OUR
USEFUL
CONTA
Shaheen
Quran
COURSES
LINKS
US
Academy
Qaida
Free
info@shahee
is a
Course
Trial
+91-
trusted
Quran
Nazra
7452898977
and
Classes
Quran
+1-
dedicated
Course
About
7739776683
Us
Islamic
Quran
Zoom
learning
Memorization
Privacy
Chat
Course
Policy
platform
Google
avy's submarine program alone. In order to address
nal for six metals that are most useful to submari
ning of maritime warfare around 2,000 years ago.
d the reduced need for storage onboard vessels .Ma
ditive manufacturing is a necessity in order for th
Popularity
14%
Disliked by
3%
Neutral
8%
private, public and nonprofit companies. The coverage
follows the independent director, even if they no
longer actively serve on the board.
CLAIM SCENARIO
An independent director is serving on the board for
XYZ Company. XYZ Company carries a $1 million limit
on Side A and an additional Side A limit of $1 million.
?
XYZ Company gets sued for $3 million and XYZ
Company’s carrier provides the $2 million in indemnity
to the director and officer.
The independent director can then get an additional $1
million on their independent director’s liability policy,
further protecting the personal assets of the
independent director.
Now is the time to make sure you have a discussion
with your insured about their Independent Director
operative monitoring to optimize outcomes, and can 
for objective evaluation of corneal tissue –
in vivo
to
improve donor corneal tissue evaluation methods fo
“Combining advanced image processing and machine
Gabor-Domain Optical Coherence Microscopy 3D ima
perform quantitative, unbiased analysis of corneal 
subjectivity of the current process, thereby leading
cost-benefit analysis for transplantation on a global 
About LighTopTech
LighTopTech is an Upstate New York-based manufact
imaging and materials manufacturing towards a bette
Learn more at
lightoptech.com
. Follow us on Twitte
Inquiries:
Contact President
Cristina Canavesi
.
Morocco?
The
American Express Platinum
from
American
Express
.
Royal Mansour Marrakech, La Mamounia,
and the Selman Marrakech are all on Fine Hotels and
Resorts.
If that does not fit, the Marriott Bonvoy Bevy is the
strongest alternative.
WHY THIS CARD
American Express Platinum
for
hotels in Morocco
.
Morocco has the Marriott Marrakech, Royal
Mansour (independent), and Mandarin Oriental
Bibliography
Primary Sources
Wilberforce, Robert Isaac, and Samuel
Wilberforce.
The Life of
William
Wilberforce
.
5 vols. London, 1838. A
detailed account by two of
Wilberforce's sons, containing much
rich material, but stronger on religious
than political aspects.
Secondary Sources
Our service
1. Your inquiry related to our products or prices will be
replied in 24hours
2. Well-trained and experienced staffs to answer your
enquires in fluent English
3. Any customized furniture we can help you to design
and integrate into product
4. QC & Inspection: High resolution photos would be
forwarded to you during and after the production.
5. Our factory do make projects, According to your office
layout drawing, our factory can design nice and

************

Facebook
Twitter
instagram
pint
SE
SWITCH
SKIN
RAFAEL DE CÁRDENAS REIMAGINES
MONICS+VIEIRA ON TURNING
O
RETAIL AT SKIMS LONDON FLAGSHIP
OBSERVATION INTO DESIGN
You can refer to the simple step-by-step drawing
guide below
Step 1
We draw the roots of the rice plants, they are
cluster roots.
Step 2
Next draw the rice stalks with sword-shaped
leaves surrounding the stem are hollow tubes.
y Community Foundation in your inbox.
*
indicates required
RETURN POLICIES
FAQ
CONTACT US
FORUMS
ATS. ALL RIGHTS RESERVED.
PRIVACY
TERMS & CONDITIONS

************

◆ **Task**:
From the records above, repeat exactly the lines from the one with "and the Selman" through the one with "layout drawing, our", both included.

◆ **Exercise response**:
and the Selman Marrakech are all on Fine Hotels and
Resorts.
If that does not fit, the Marriott Bonvoy Bevy is the
strongest alternative.
WHY THIS CARD
American Express Platinum
for
hotels in Morocco
.
Morocco has the Marriott Marrakech, Royal
Mansour (independent), and Mandarin Oriental
Bibliography
Primary Sources
Wilberforce, Robert Isaac, and Samuel
Wilberforce.
The Life of
William
Wilberforce
.
5 vols. London, 1838. A
detailed account by two of
Wilberforce's sons, containing much
rich material, but stronger on religious
than political aspects.
Secondary Sources
Our service
1. Your inquiry related to our products or prices will be
replied in 24hours
2. Well-trained and experienced staffs to answer your
enquires in fluent English
3. Any customized furniture we can help you to design
and integrate into product
4. QC & Inspection: High resolution photos would be
forwarded to you during and after the production.
5. Our factory do make projects, According to your office
layout drawing, our factory can design nice and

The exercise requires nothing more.